Texto completoResumen
碩士中華醫事學院
生物科技研究所
94
Many of reactive oxygen species that belong to oxygen radicals can lead cells in an oxidative damage. It has been reported that some phenomenons such as aging or tumorigenesis are associated with the damage of oxygen radicals. PHGPx belongs to a kind of antioxidant enzyme in cells that may inhibit the reaction of oxygenation by removing hydroperoxides and decrease the enzyme activity of arachidonate metabolism. Sodium arsenite (NaAsO2), a potent human carcinogen, has not been clearly understood what its carcinogenesis is. It has been suggested that the carcinogenesis of arsenite is associated with oxidative stress. Hydrogen peroxide (H2O2), a potent oxide, can be produced by way of growth factors or respiratory chain of mitochondria in organism. It has been reported the high dose of H2O2 can induce cell apoptosis, oppositely, low dose of H2O2 can inhibit apoptosis. In this study, we focused on whether PHGPx could protect cells from the damage of high dose H2O2 or As3+ in human epidermal carcinoma (A431) cells. First, we established a serial of stable transfectants with differential level of PHGPx expressing. We followed up to observe the appearance of apoptosis with caspase-3 activation or DNA fragmentation under various stimulators.
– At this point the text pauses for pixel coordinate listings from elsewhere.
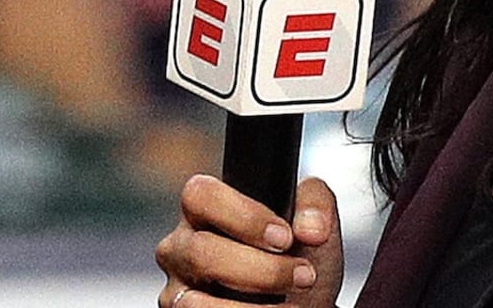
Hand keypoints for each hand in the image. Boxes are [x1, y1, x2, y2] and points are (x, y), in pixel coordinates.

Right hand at [155, 174, 342, 307]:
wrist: (305, 302)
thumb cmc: (299, 256)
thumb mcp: (312, 221)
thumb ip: (315, 203)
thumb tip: (310, 228)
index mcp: (205, 208)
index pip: (202, 195)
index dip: (245, 217)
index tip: (286, 238)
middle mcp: (182, 245)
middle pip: (202, 252)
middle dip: (262, 270)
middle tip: (304, 276)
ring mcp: (177, 287)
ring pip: (195, 301)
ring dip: (253, 307)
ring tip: (291, 304)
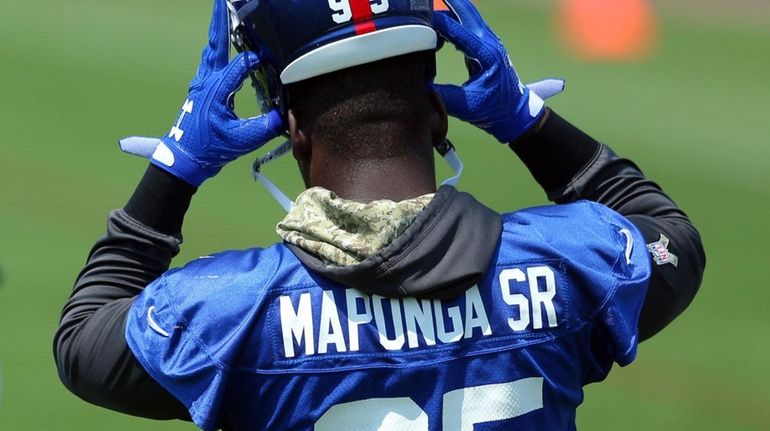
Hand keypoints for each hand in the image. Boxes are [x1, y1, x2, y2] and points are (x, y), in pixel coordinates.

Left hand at [123, 0, 284, 186]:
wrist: (183, 158)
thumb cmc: (210, 148)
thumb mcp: (241, 139)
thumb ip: (266, 126)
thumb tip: (287, 115)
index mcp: (216, 87)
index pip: (242, 63)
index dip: (259, 58)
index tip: (275, 57)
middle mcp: (207, 79)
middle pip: (216, 42)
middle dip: (221, 19)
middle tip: (224, 0)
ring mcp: (202, 82)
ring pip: (212, 48)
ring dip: (218, 30)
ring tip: (224, 12)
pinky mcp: (202, 89)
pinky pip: (211, 60)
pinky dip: (218, 46)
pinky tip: (223, 44)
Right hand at [432, 0, 561, 142]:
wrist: (515, 113)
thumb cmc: (494, 110)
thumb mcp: (467, 106)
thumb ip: (444, 95)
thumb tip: (420, 85)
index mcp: (487, 55)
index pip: (458, 31)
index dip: (438, 23)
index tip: (419, 18)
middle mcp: (490, 43)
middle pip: (467, 11)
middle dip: (449, 2)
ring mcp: (489, 41)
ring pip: (469, 14)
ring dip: (451, 7)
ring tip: (429, 4)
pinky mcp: (485, 45)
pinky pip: (468, 23)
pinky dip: (453, 17)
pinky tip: (439, 19)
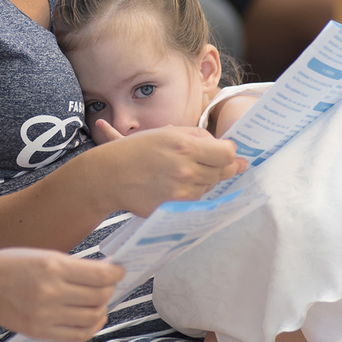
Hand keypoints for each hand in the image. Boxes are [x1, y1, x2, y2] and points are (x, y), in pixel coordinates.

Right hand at [0, 249, 123, 341]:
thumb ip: (73, 266)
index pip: (101, 276)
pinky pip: (79, 335)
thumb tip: (105, 274)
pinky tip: (90, 317)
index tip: (118, 270)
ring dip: (101, 308)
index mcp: (52, 267)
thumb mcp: (42, 255)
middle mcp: (51, 292)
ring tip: (97, 300)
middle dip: (109, 290)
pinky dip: (91, 326)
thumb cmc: (10, 265)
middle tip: (106, 284)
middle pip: (100, 297)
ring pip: (93, 317)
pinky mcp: (41, 332)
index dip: (116, 273)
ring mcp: (46, 316)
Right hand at [91, 123, 247, 214]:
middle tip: (203, 161)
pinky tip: (174, 184)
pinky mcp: (175, 208)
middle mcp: (186, 171)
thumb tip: (224, 147)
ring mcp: (181, 193)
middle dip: (217, 165)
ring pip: (209, 187)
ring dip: (203, 179)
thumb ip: (198, 136)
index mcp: (186, 147)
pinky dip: (191, 192)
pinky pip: (196, 200)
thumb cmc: (137, 149)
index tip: (226, 151)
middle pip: (222, 171)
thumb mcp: (167, 132)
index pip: (227, 154)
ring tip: (181, 171)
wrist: (110, 175)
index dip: (230, 152)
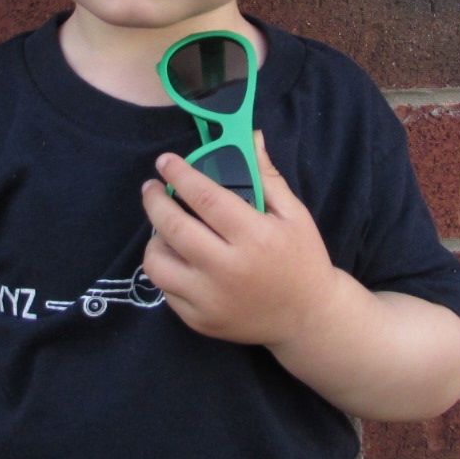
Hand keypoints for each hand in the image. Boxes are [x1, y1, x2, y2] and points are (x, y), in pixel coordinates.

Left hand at [140, 132, 339, 346]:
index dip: (180, 175)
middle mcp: (227, 270)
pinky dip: (167, 269)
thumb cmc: (302, 259)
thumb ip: (267, 177)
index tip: (165, 161)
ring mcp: (210, 300)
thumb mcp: (294, 214)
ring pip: (158, 264)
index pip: (205, 198)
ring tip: (166, 229)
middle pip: (173, 229)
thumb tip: (249, 136)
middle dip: (155, 201)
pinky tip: (179, 257)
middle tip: (152, 188)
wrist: (307, 318)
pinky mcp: (199, 321)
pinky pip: (165, 290)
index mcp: (254, 238)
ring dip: (155, 239)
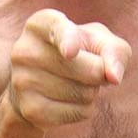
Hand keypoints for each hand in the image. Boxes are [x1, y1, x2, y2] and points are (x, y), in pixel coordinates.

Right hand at [8, 9, 131, 130]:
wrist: (40, 85)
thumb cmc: (79, 52)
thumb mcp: (99, 41)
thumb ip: (114, 51)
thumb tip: (114, 77)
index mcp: (40, 24)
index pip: (57, 30)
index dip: (67, 41)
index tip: (71, 52)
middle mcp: (24, 50)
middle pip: (86, 69)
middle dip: (99, 73)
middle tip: (91, 69)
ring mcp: (22, 81)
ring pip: (83, 93)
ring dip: (91, 92)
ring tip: (76, 83)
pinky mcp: (30, 109)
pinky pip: (77, 113)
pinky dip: (84, 109)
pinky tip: (69, 100)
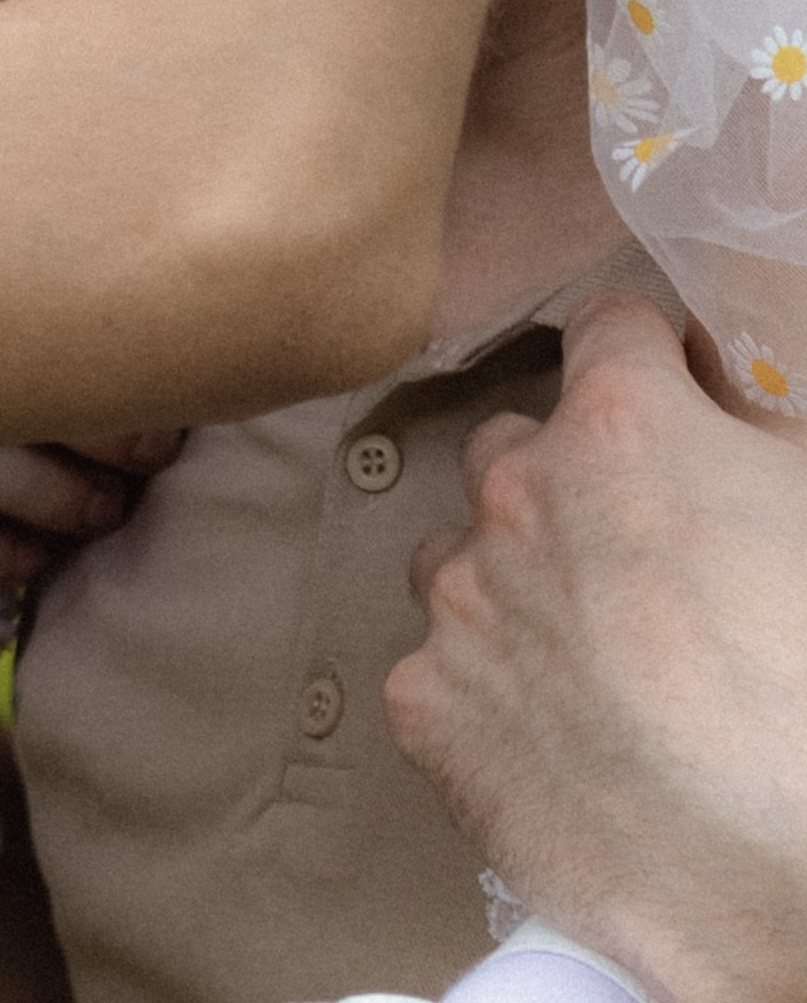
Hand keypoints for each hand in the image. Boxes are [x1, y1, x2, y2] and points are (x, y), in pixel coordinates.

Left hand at [385, 294, 806, 1002]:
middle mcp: (517, 491)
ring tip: (591, 660)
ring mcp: (461, 603)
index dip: (656, 362)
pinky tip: (556, 744)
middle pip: (518, 443)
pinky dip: (487, 696)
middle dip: (572, 481)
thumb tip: (725, 426)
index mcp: (621, 425)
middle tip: (643, 561)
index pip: (610, 327)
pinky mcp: (427, 710)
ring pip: (461, 555)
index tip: (683, 404)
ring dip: (512, 584)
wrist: (792, 869)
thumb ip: (752, 443)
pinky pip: (438, 672)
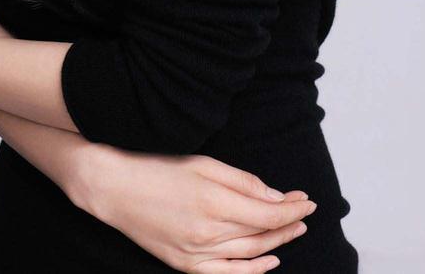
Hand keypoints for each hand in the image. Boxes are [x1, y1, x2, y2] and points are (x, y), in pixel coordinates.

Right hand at [80, 148, 315, 272]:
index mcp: (215, 202)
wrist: (116, 190)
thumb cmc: (158, 169)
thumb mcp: (203, 162)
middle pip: (262, 233)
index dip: (293, 208)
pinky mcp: (186, 266)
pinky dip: (253, 270)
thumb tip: (275, 196)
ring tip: (295, 230)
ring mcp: (198, 254)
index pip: (268, 212)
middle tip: (305, 210)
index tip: (308, 199)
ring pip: (250, 254)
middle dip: (289, 223)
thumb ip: (242, 181)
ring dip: (277, 243)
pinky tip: (270, 261)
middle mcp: (209, 233)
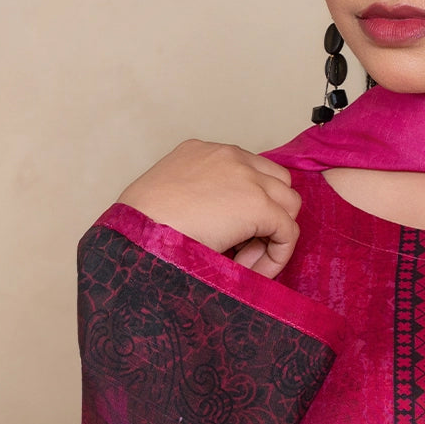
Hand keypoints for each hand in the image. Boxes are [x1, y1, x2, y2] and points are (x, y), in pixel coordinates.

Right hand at [118, 139, 301, 278]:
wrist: (135, 237)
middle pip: (276, 183)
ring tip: (246, 260)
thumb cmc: (141, 229)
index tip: (231, 237)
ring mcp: (246, 177)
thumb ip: (202, 202)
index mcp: (204, 152)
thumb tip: (228, 229)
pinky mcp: (258, 204)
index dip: (249, 208)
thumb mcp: (169, 199)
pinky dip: (278, 255)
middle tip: (242, 249)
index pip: (249, 173)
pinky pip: (288, 231)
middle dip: (268, 216)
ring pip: (289, 204)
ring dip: (274, 234)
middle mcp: (229, 156)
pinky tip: (255, 271)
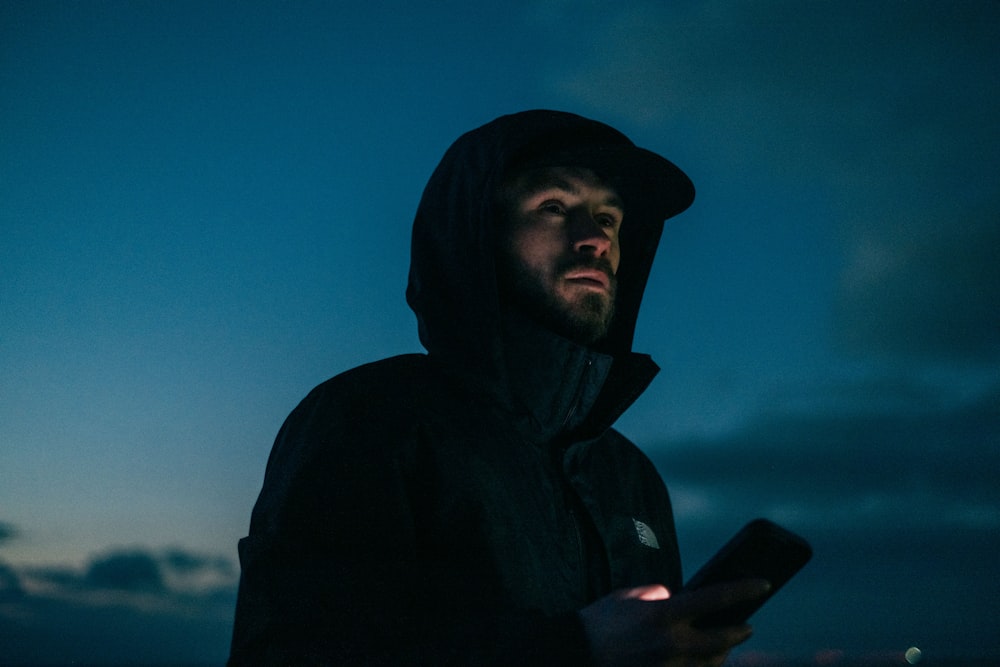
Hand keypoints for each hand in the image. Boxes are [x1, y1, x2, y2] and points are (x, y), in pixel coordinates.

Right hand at [578, 579, 770, 666]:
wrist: (574, 656)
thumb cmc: (598, 623)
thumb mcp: (627, 597)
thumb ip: (655, 594)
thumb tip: (673, 597)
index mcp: (663, 615)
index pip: (715, 598)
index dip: (743, 590)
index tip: (764, 584)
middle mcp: (672, 643)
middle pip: (723, 640)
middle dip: (740, 632)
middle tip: (747, 626)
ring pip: (711, 663)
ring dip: (721, 653)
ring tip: (722, 644)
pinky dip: (700, 666)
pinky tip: (701, 658)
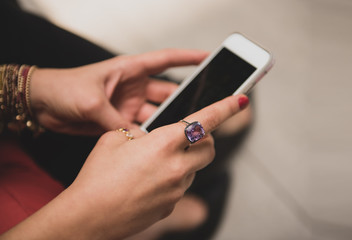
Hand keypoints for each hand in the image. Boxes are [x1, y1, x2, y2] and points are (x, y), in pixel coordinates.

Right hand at [1, 95, 248, 239]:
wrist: (88, 217)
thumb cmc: (96, 177)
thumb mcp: (113, 140)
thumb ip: (140, 134)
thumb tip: (150, 138)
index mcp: (164, 143)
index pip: (205, 120)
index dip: (226, 107)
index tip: (241, 100)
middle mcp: (177, 166)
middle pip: (210, 147)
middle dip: (204, 139)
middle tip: (186, 137)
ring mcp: (177, 189)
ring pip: (195, 169)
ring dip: (186, 161)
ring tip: (155, 164)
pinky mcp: (172, 206)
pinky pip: (181, 187)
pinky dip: (173, 180)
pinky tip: (149, 183)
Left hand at [30, 49, 207, 134]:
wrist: (41, 104)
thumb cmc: (63, 88)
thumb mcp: (92, 102)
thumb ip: (116, 122)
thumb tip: (135, 140)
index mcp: (130, 69)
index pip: (166, 60)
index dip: (189, 58)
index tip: (210, 59)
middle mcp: (133, 86)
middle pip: (167, 92)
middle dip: (186, 98)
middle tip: (204, 107)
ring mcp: (128, 104)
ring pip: (157, 114)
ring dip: (167, 122)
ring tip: (183, 131)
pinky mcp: (120, 121)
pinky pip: (141, 130)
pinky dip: (149, 137)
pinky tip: (157, 143)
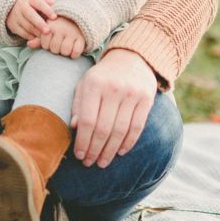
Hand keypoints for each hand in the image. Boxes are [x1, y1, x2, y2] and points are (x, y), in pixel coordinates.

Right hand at [6, 0, 56, 39]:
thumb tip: (54, 3)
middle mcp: (22, 7)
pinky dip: (33, 37)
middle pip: (31, 16)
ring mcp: (16, 17)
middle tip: (48, 31)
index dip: (47, 10)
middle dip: (40, 24)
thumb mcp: (36, 0)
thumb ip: (45, 2)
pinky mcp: (13, 26)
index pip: (39, 3)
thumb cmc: (30, 5)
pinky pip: (24, 34)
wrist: (11, 7)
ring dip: (38, 33)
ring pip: (28, 26)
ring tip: (47, 37)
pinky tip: (39, 39)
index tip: (54, 17)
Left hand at [26, 16, 86, 56]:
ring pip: (65, 51)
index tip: (50, 42)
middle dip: (55, 50)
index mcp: (51, 25)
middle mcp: (61, 28)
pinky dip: (74, 55)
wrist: (76, 17)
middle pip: (54, 49)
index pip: (44, 44)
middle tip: (58, 46)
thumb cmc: (59, 25)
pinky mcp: (81, 37)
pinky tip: (72, 52)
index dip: (46, 46)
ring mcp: (72, 33)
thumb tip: (28, 44)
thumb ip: (39, 38)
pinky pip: (76, 51)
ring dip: (64, 53)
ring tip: (64, 48)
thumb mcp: (48, 28)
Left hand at [70, 47, 156, 168]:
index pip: (86, 119)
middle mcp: (113, 89)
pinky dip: (128, 142)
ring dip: (110, 151)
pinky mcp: (146, 99)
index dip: (82, 141)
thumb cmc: (103, 75)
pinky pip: (137, 127)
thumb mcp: (85, 83)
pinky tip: (120, 152)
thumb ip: (78, 103)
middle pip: (103, 128)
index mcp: (94, 84)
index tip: (79, 155)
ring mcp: (132, 94)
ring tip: (103, 162)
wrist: (132, 57)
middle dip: (95, 150)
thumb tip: (73, 126)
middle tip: (89, 163)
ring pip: (120, 131)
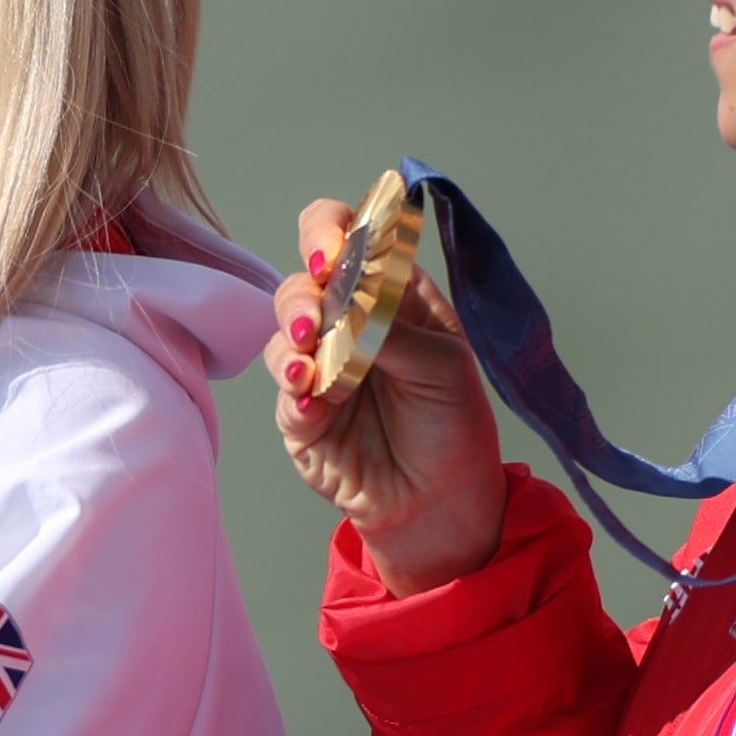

A transfectant with overexpressing tag-PHGPx was more resistant to apoptosis than vector control line under highly concentration of As3+ or H2O2 treatment. In contrast, a transfectant which PHGPx was knockdown by siRNA was more sensitive to apoptosis than vector control line under similar treatment. In addition, we also found that the activation of apoptosis inducing by As3+ was mediated through both caspase-8 (Extrinsic pathway) and caspase-9 (Intrinsic pathway) signaling pathways, but only caspase-8 signal pathway by H2O2. Consequently, we concluded that PHGPx could inhibit the activation not only the extrinsic but also the intrinsic signal pathway in cells, and follow to protect cell from apoptosis under various stimulators.